Consultation with a trade union is not a consent seeking process. Failure of negotiation with the trade union does not bar an employer from proceeding with retrenchment. However, under section 38(2)(3) of the Employment and Labour Relations Act, 2004 and rule 23(9) of the Employment and Labour Relations (Code of Good Practice) Rules, 2007 where a trade union or employees refer a complaint against the ongoing retrenchment process to the Commission for Mediation and Arbitration (CMA), the employer is required to stop the implementation of the retrenchment until the expiration of 30 days from the date of referral of the dispute to the CMA. After expiration of 30 days, the Employer may proceed with the retrenchment unilaterally but such unilateral retrenchment may still be challenged on procedure or merits. If the trade union has not referred the dispute to the CMA, your company may proceed with the retrenchment unilaterally.
Offence partly committed in Mainland Tanzania and partly in Zanzibar
I understand that judiciary except the Court of Appeal is not a union matter. What if an offence is partly committed in Mainland Tanzania and partly in Zanzibar, can the accused be tried in a court of Tanzania Mainland?
Yes. Section 7 of the Penal Code confers the Courts of Mainland Tanzania with jurisdiction to try offences that have been partly committed in Mainland Tanzania and outside Mainland Tanzania. This section can be used to try an offence whose commission might have been organised from Zanzibar or it was partly committed in Zanzibar and partly in Mainland Tanzania.

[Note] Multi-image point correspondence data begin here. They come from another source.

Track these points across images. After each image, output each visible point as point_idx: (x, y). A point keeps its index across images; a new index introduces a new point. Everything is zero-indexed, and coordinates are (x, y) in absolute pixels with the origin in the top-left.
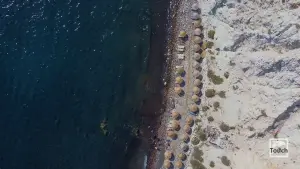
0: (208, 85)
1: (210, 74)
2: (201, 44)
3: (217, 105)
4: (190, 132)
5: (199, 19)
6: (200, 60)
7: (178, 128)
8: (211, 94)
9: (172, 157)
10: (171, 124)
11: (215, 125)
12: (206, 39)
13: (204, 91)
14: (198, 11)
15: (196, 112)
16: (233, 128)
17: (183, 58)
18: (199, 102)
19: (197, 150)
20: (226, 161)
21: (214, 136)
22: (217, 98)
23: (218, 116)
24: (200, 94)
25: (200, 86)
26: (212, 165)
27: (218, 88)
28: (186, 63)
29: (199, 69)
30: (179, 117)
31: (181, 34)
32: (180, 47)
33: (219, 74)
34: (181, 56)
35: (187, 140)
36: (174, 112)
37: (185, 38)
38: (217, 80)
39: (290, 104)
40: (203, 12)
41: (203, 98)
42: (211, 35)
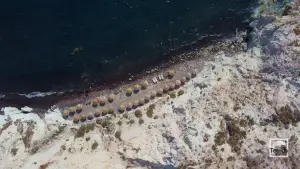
0: (143, 109)
1: (152, 107)
2: (171, 89)
3: (132, 122)
4: (103, 114)
5: (188, 79)
6: (159, 95)
7: (102, 104)
8: (138, 114)
9: (79, 111)
10: (103, 98)
11: (117, 128)
12: (176, 92)
13: (139, 108)
14: (194, 76)
15: (121, 111)
16: (120, 140)
17: (154, 82)
18: (128, 109)
19: (94, 124)
20: (95, 146)
21: (109, 131)
22: (137, 120)
23: (125, 125)
24: (134, 107)
25: (141, 105)
26: (88, 139)
27: (145, 117)
28: (152, 86)
29: (152, 98)
30: (110, 101)
31: (171, 72)
32: (161, 77)
33: (155, 112)
34: (155, 80)
35: (97, 116)
36: (112, 96)
37: (170, 77)
38: (150, 113)
39: (151, 161)
40: (194, 79)
41: (133, 111)
42: (181, 93)
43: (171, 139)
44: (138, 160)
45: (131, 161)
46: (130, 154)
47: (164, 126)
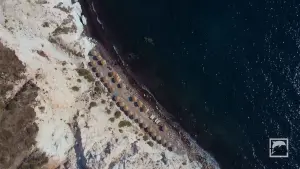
0: (123, 117)
1: (129, 124)
2: (150, 134)
3: (109, 112)
4: (106, 85)
5: (165, 145)
6: (141, 125)
7: (113, 81)
8: (117, 114)
9: (100, 63)
10: (119, 80)
11: (98, 101)
12: (150, 139)
13: (122, 113)
14: (170, 149)
15: (114, 99)
16: (89, 108)
17: (150, 117)
18: (118, 104)
19: (93, 80)
20: (76, 89)
21: (93, 95)
22: (112, 115)
23: (103, 107)
24: (122, 109)
25: (126, 113)
26: (79, 81)
27: (117, 121)
28: (147, 117)
29: (137, 121)
30: (119, 86)
31: (166, 128)
32: (158, 121)
33: (124, 129)
34: (153, 117)
35: (102, 80)
36: (124, 86)
37: (161, 128)
38: (122, 124)
40: (168, 151)
41: (118, 108)
42: (150, 144)
43: (107, 151)
44: (78, 130)
45: (76, 125)
46: (81, 122)
47: (117, 140)
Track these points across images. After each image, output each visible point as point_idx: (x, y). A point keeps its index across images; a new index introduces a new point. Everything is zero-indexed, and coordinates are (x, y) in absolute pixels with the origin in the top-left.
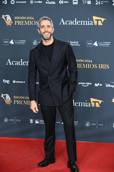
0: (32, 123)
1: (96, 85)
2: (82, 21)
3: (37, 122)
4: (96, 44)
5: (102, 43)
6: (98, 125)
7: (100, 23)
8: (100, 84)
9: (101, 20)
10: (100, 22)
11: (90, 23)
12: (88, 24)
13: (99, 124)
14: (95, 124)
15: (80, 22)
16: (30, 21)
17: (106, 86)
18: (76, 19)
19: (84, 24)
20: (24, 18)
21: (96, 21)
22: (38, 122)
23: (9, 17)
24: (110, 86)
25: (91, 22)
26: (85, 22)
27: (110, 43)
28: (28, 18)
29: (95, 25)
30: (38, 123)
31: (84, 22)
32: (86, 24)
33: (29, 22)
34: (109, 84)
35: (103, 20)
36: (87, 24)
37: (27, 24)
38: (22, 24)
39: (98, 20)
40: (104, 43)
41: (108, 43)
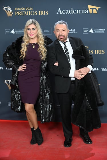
1: (93, 69)
4: (91, 31)
5: (97, 30)
10: (94, 10)
15: (76, 11)
17: (103, 70)
19: (80, 13)
20: (24, 9)
23: (9, 9)
28: (27, 9)
29: (90, 13)
37: (26, 14)
38: (22, 15)
39: (92, 9)
40: (99, 29)
41: (103, 29)
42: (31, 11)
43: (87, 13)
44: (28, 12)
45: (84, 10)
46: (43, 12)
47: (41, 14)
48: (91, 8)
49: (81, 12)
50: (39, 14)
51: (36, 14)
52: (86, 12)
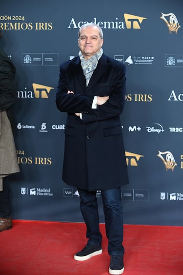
0: (24, 193)
1: (131, 129)
2: (105, 23)
3: (33, 193)
4: (129, 60)
5: (140, 59)
6: (135, 195)
7: (136, 26)
8: (137, 127)
9: (137, 20)
10: (135, 23)
11: (118, 25)
12: (117, 28)
13: (137, 195)
14: (129, 195)
15: (102, 24)
16: (19, 24)
17: (148, 131)
18: (95, 19)
19: (109, 28)
20: (9, 18)
21: (130, 22)
22: (35, 192)
24: (154, 131)
25: (121, 24)
26: (111, 24)
27: (153, 58)
28: (15, 18)
29: (128, 28)
30: (35, 194)
31: (109, 23)
32: (113, 28)
33: (17, 25)
34: (153, 128)
35: (141, 19)
36: (115, 27)
37: (13, 28)
38: (5, 29)
39: (132, 21)
40: (143, 58)
41: (150, 58)
42: (21, 22)
43: (123, 27)
44: (16, 24)
45: (117, 23)
46: (43, 24)
47: (40, 29)
48: (129, 20)
49: (111, 26)
50: (37, 29)
51: (30, 28)
52: (121, 27)
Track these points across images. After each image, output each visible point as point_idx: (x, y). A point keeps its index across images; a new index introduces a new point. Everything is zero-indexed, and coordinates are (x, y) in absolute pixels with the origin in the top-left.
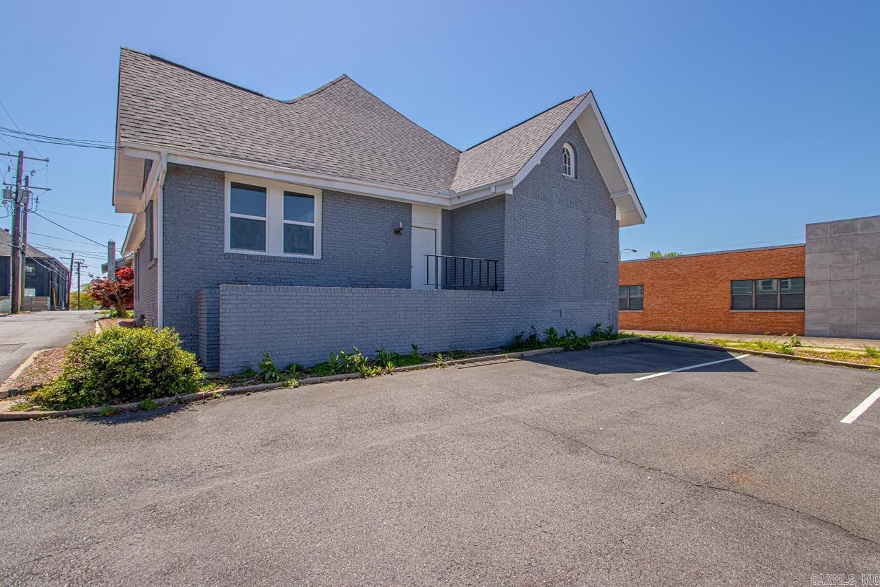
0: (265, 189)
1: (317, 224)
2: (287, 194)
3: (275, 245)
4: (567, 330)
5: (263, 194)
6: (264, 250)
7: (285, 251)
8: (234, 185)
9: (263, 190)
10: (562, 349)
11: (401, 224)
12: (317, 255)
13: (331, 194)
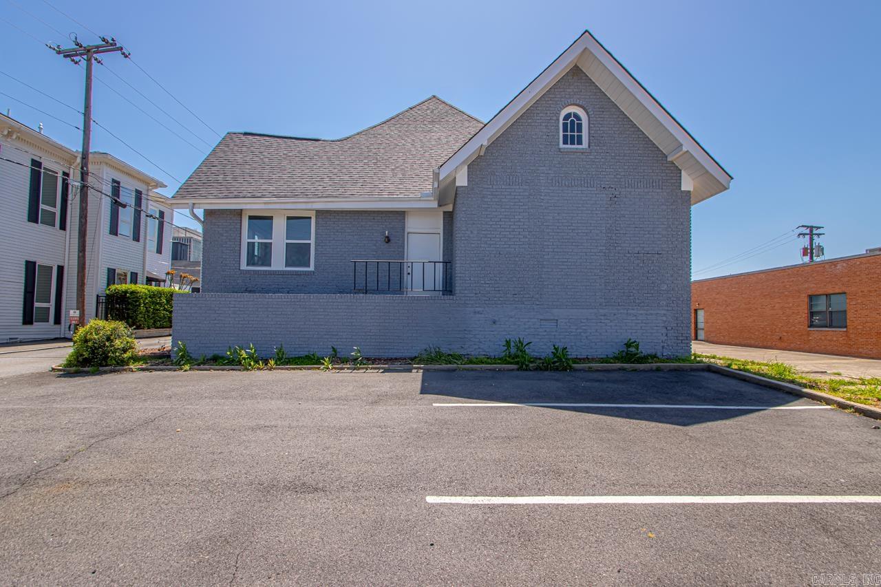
0: (272, 217)
1: (312, 241)
2: (289, 218)
3: (278, 262)
4: (554, 346)
5: (269, 221)
6: (270, 265)
7: (287, 265)
8: (251, 218)
9: (271, 218)
10: (515, 367)
11: (387, 232)
12: (312, 268)
13: (323, 214)
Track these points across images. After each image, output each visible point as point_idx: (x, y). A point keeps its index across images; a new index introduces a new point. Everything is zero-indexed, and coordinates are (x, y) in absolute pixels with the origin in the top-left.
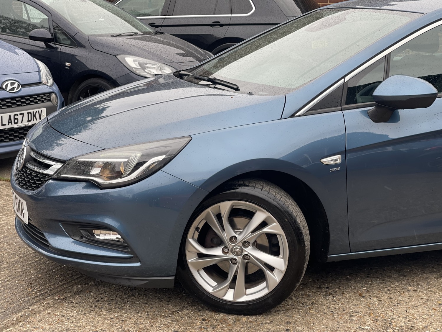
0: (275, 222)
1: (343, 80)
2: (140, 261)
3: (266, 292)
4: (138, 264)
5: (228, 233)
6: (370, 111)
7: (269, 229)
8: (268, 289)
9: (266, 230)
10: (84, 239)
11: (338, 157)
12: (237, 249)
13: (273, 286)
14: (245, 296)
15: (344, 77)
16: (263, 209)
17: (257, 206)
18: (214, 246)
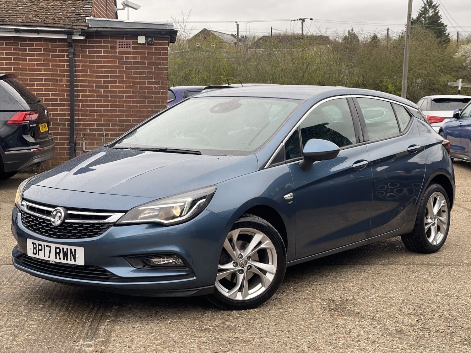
0: (268, 240)
1: (282, 143)
2: (195, 276)
3: (263, 289)
4: (195, 278)
5: (237, 252)
6: (301, 163)
7: (265, 245)
8: (265, 287)
9: (262, 246)
10: (146, 266)
11: (291, 194)
12: (243, 262)
13: (268, 284)
14: (249, 295)
15: (282, 142)
16: (260, 232)
17: (257, 230)
18: (225, 263)
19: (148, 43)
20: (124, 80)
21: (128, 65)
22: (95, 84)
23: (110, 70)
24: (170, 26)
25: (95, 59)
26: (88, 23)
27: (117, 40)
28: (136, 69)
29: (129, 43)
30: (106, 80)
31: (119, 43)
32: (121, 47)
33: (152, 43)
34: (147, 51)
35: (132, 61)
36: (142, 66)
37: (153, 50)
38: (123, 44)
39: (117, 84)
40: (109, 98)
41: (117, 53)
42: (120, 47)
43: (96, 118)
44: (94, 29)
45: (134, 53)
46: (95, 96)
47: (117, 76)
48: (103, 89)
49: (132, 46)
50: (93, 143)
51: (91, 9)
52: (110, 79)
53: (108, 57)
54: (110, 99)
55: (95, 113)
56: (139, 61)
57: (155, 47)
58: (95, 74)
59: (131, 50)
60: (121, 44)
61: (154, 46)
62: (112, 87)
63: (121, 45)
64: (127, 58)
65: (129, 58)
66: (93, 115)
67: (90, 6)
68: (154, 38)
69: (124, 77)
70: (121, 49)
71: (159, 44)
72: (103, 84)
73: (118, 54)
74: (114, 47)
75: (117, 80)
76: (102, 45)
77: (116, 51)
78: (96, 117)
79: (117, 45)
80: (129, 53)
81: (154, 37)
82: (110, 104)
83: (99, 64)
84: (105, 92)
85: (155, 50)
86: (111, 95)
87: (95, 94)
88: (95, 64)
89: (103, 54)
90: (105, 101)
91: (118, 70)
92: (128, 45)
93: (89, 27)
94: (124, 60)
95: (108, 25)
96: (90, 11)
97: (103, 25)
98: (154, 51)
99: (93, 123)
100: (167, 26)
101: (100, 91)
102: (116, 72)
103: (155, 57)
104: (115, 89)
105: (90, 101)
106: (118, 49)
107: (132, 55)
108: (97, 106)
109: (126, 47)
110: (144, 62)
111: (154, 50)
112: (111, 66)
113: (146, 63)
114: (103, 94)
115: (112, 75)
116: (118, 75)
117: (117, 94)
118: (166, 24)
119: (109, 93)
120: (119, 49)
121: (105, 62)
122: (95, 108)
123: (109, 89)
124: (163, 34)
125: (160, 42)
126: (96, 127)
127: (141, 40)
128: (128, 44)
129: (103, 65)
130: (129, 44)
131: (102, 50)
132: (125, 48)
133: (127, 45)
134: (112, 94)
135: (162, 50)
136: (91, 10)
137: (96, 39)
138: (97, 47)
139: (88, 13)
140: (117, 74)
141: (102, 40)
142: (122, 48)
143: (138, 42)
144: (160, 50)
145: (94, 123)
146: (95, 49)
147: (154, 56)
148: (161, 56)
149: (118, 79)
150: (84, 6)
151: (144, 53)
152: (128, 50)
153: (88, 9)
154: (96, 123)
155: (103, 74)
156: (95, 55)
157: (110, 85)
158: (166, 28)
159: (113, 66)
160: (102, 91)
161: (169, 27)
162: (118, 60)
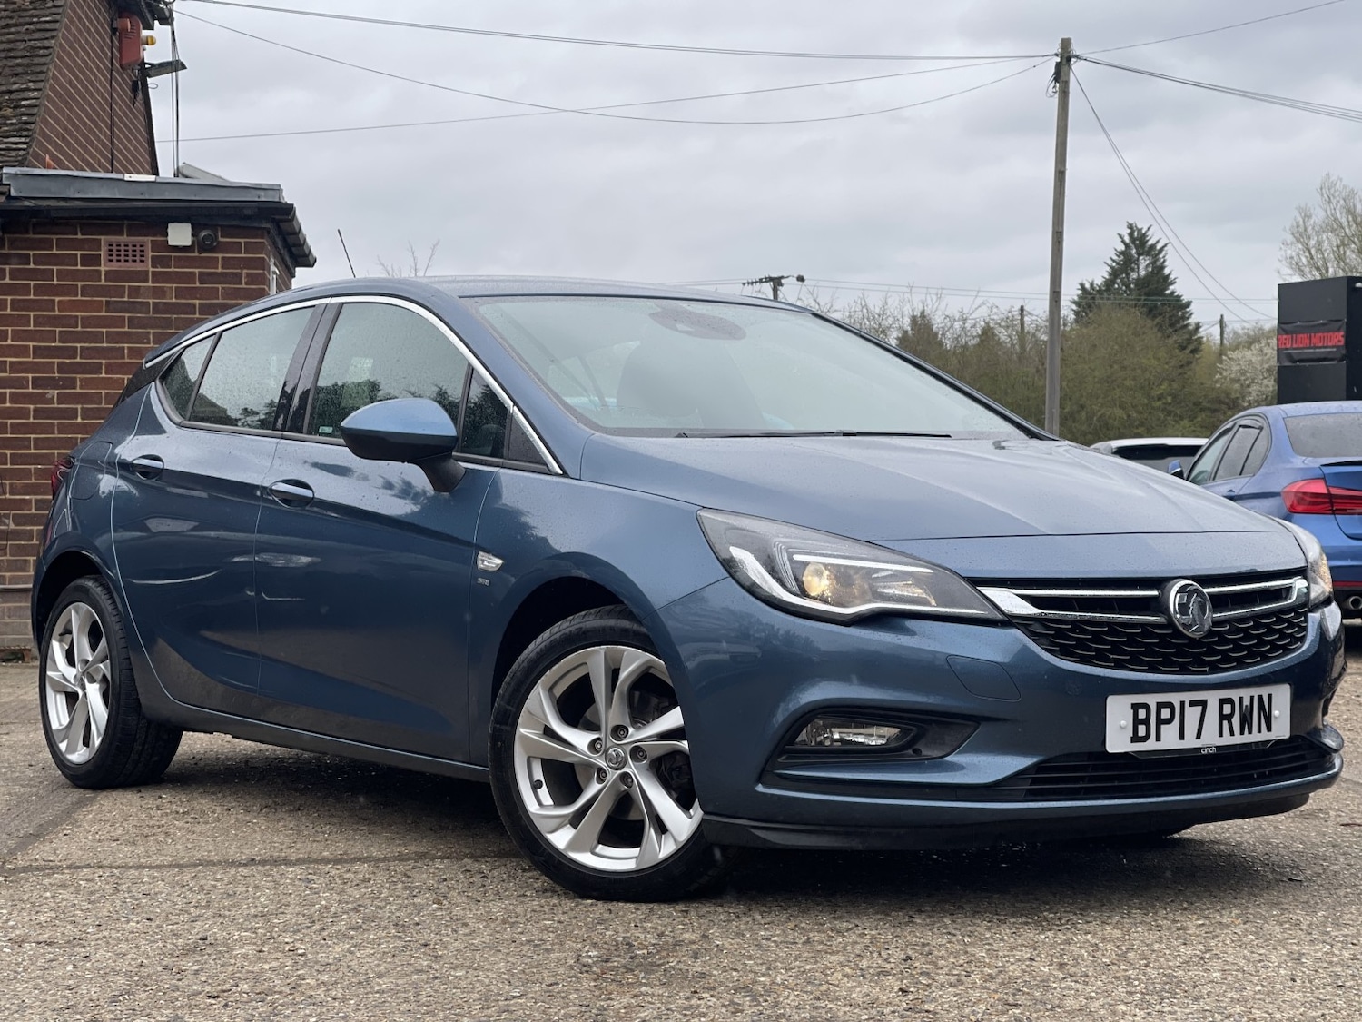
19: (199, 245)
20: (127, 360)
21: (139, 315)
22: (30, 376)
23: (79, 329)
24: (270, 192)
25: (32, 297)
26: (9, 185)
27: (102, 238)
28: (162, 328)
29: (141, 246)
30: (68, 361)
31: (110, 245)
32: (115, 258)
33: (215, 244)
34: (197, 270)
35: (151, 301)
36: (182, 316)
37: (217, 268)
38: (122, 248)
39: (103, 375)
40: (77, 418)
41: (103, 277)
42: (111, 258)
43: (33, 481)
44: (27, 203)
45: (157, 277)
46: (32, 413)
47: (103, 348)
48: (57, 391)
49: (151, 254)
50: (26, 560)
51: (25, 146)
52: (78, 360)
53: (72, 290)
54: (79, 420)
55: (32, 467)
56: (174, 300)
57: (223, 258)
58: (31, 344)
59: (147, 266)
60: (115, 248)
61: (220, 256)
62: (86, 383)
63: (115, 253)
64: (135, 292)
65: (141, 291)
66: (27, 474)
67: (23, 140)
68: (219, 229)
69: (126, 351)
70: (115, 263)
71: (236, 248)
72: (57, 375)
73: (106, 281)
74: (95, 260)
75: (104, 361)
76: (55, 251)
77: (99, 272)
78: (35, 479)
79: (102, 253)
80: (142, 276)
81: (221, 226)
82: (80, 436)
83: (45, 313)
84: (62, 399)
85: (223, 267)
86: (82, 408)
87: (32, 407)
88: (32, 314)
89: (55, 282)
90: (63, 428)
91: (104, 330)
92: (138, 253)
93: (9, 197)
94: (126, 299)
95: (72, 189)
96: (21, 153)
97: (55, 190)
98: (220, 270)
99: (24, 499)
100: (262, 193)
101: (49, 396)
102: (97, 337)
103: (223, 288)
104: (97, 389)
105: (16, 428)
106: (105, 265)
107: (150, 284)
108: (39, 444)
109: (130, 258)
110: (189, 304)
111: (220, 266)
112: (82, 318)
113: (195, 306)
114: (56, 406)
115: (86, 345)
116: (105, 345)
117: (103, 405)
118: (257, 184)
119: (78, 403)
120: (111, 263)
121: (62, 306)
122: (33, 451)
123: (78, 390)
124: (248, 218)
125: (240, 243)
126: (33, 511)
127: (180, 235)
128: (138, 248)
129: (55, 317)
130: (142, 248)
131: (55, 268)
132: (126, 261)
133: (134, 253)
134: (85, 406)
135: (245, 268)
136: (24, 149)
137: (34, 234)
138: (38, 260)
139: (12, 159)
140: (103, 343)
141: (54, 238)
142: (119, 261)
143: (170, 243)
144: (241, 268)
145: (28, 497)
146: (32, 266)
147: (220, 286)
148: (244, 286)
149: (104, 359)
150: (5, 140)
151: (190, 277)
152: (139, 267)
153: (14, 146)
154: (33, 497)
155: (57, 344)
156: (32, 283)
157: (79, 376)
158: (257, 199)
159: (88, 317)
160: (54, 397)
161: (265, 196)
162: (104, 299)
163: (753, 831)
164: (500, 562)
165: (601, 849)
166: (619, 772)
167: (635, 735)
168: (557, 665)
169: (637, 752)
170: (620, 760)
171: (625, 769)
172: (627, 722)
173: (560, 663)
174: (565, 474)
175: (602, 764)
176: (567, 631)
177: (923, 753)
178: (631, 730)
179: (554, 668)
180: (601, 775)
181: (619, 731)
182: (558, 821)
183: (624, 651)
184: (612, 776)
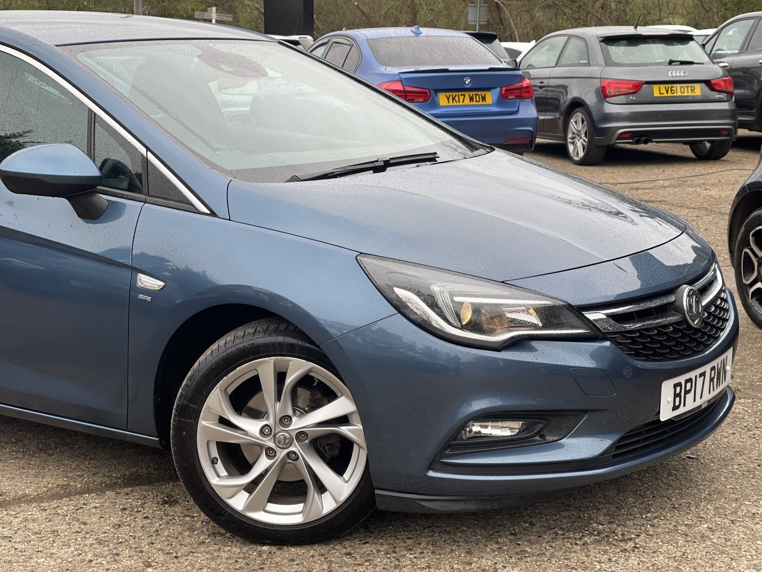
163: (419, 502)
164: (162, 284)
165: (271, 507)
166: (286, 451)
167: (299, 423)
168: (233, 373)
169: (301, 435)
170: (287, 442)
171: (292, 449)
172: (290, 412)
173: (235, 371)
174: (213, 214)
175: (271, 444)
176: (241, 346)
177: (547, 438)
178: (294, 419)
179: (230, 374)
180: (270, 453)
181: (285, 420)
182: (235, 489)
183: (290, 361)
184: (281, 454)
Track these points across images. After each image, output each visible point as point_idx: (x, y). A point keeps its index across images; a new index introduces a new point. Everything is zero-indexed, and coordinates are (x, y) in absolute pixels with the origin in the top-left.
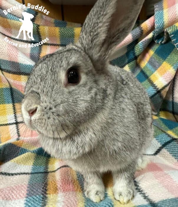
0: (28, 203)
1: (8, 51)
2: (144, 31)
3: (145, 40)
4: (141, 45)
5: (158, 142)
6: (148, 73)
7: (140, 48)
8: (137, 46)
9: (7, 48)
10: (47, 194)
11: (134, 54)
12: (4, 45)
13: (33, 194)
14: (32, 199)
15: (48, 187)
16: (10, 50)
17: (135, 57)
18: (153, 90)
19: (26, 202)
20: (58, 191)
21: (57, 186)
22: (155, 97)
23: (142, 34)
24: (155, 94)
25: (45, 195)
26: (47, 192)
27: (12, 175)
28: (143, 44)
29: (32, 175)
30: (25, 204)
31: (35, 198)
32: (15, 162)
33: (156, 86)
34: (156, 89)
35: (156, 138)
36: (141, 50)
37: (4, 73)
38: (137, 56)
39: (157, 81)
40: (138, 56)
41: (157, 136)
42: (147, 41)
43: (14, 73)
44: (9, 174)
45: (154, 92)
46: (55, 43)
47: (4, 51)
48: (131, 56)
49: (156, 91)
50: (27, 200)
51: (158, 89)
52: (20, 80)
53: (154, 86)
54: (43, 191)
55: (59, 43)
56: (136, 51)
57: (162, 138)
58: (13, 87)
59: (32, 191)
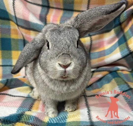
0: (19, 110)
1: (23, 12)
2: (129, 3)
3: (129, 10)
4: (125, 14)
5: (119, 89)
6: (127, 37)
7: (124, 17)
8: (122, 15)
9: (22, 10)
10: (31, 109)
11: (119, 20)
12: (21, 7)
13: (23, 107)
14: (22, 109)
15: (34, 106)
16: (24, 12)
17: (119, 24)
18: (127, 51)
19: (18, 109)
20: (38, 109)
21: (39, 106)
22: (128, 57)
23: (127, 5)
24: (128, 55)
25: (30, 109)
26: (32, 108)
27: (15, 96)
28: (127, 13)
29: (27, 98)
30: (17, 110)
31: (24, 109)
32: (18, 90)
33: (129, 48)
34: (129, 50)
35: (119, 86)
36: (125, 18)
37: (20, 28)
38: (121, 23)
39: (131, 44)
40: (123, 22)
41: (120, 85)
42: (130, 11)
43: (26, 28)
44: (13, 96)
45: (127, 52)
46: (59, 7)
47: (20, 12)
48: (117, 22)
49: (129, 52)
50: (19, 109)
51: (130, 51)
52: (30, 34)
53: (128, 48)
54: (30, 107)
55: (62, 7)
56: (121, 19)
57: (123, 87)
58: (26, 39)
59: (24, 105)
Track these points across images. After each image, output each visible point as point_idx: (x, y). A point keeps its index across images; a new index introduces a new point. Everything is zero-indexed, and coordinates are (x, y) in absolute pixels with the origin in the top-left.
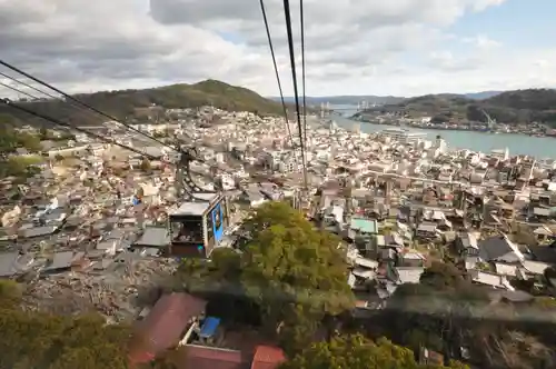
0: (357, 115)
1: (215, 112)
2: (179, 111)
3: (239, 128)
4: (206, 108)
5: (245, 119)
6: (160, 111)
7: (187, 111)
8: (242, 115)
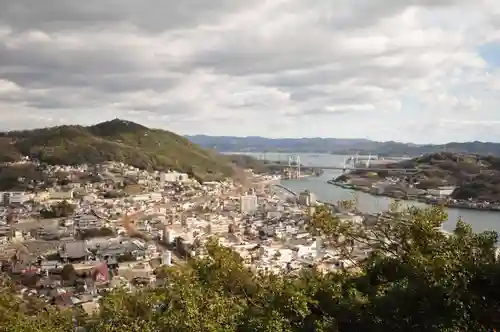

Advertising misleading on price
There is a particular airline that sent out an e mail advert of tickets at very competitive prices but has never made them available even if you are the first person to contact them. I have reason to believe that they are trying to attract people to call them to sell seats at higher prices, which they are successfully doing. Is there no law that protects passengers who are treated like this? It is unfair for them to be misguiding the public like this. Can the airline also demand payment in advance or can I ask for credit?
This is illegal and in contravention of our laws. Under section 22 of the Fair Competition Act it is stated that (I) no person shall advertise goods or services for supply at a specified price if there are reasonable grounds, of which he is aware, or ought reasonably to be aware, for believing that he will not be able to offer for supply those goods or services at that price for a period that is, and in quantities that are, reasonable having regard to the nature of the market in which he carries on business and the nature of the advertisement. (2) Any person who has, in trade, advertised goods or services for supply at a specified price shall offer such goods or services for supply at that price for a period that is, and in quantities that are, reasonable having regard to the nature of the market in which he carries on business and the nature of the advertisement. This is reportable with the Fair Competition Commission who can take appropriate action.
As for credit, there is no law that covers on how payment should be made. Most airlines indeed demand upfront payment which is quite standard in many parts of the world. We do not see this as being a breach of any law. What the airline cannot demand is for you to pay in USD only. A TZS option of paying, at equivalent exchange rate, must be provided for as well.